In 1994, New York City established Pre-Arraignment Screening Units (PASUs) meant to identify medical needs at the point of booking and direct those who require emergency care to city hospitals to receive treatment. However, the current paper-based medical screening process is outdated and does not provide an effective measure of emergency health conditions that require immediate attention. Vera and DOHMH will pilot and evaluate the effectiveness of an enhanced PASU and devise recommendations for capitalizing on the opportunity to link people with the treatment they need. Enhanced PASUs address several inter-connected problems resulting from the lack of communication including avoidable morbidity and mortality, unnecessary transfers to hospitals, and missed opportunities for public health interventions.   

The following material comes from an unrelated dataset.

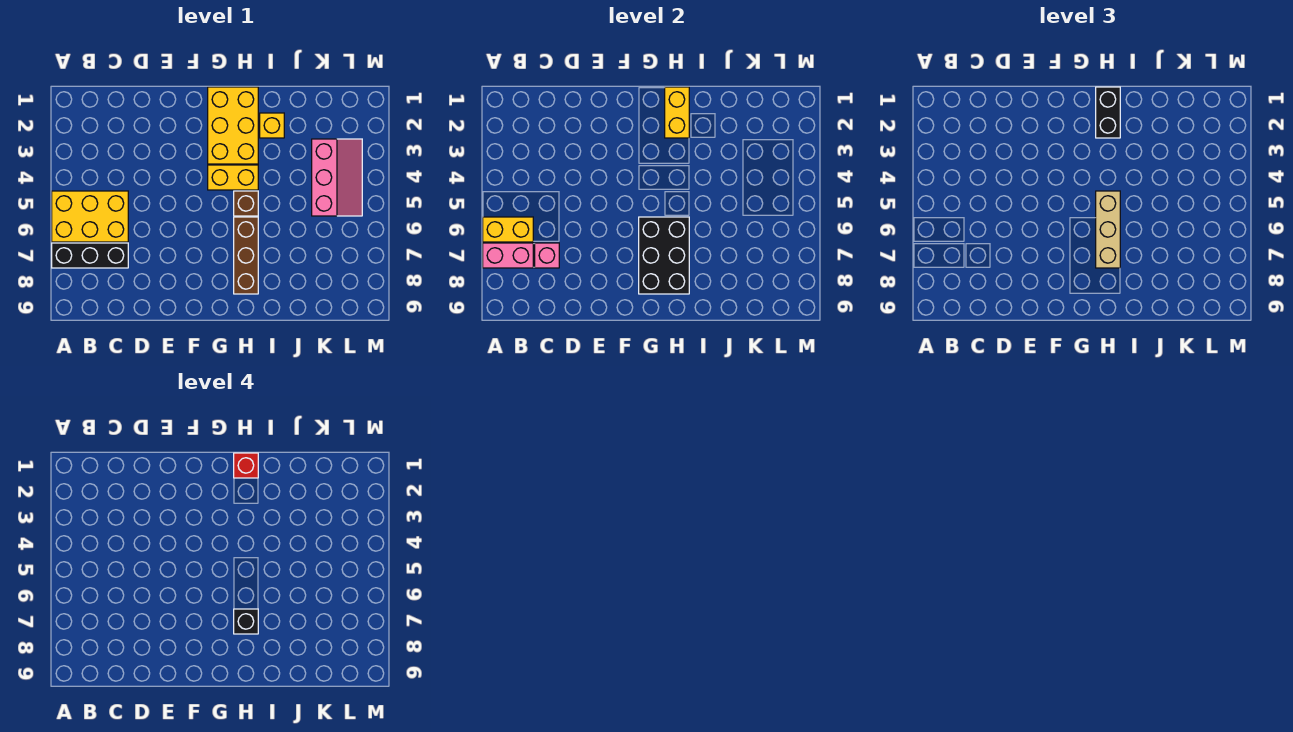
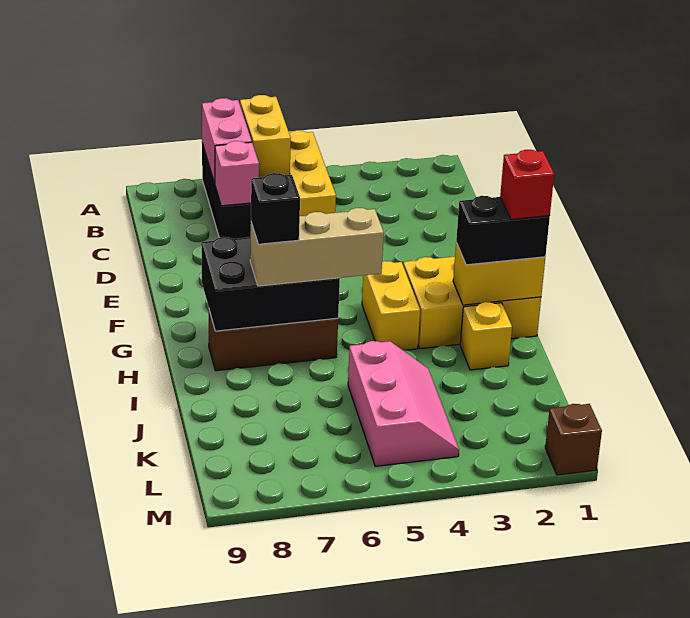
brown 1x1 brick [234,191,258,216] -> brown 1x1 brick moved to [545,404,602,475]
pink 2x3 slope [312,139,362,216] -> pink 2x3 slope turned to [348,341,459,466]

With funding from the Langeloth Foundation, this project will:                            

  • Provide staff at existing PASUs in Manhattan courts with access to the jail electronic health records (EHRs) to improve clinical decision making;
  • Develop a shared strategy among city agencies for sustaining the use of data stored in the EHR in a clinically effective manner; and
  • Explore opportunities to use information gathered through PASU to improve decision making about individuals who are eligible for alternatives to incarceration.                    
Why This Work Matters

Compared to the rest of the population, people in jail have higher rates of mental illness, as well as infectious and other chronic diseases. Pretrial diversion programs and other alternatives to incarceration that link people with underlying health needs to treatment are not only more humane, but can also lead to cost savings by improving public health and reducing recidivism. Developing and implementing an enhanced PASU screening process will directly benefit a significant proportion of the nearly 320,000 people who pass through the city’s central booking units every year. This project may have longer-term benefits by creating the infrastructure needed to link the PASU to community health information resources, setting the stage for new public health-led interventions and diversion opportunities.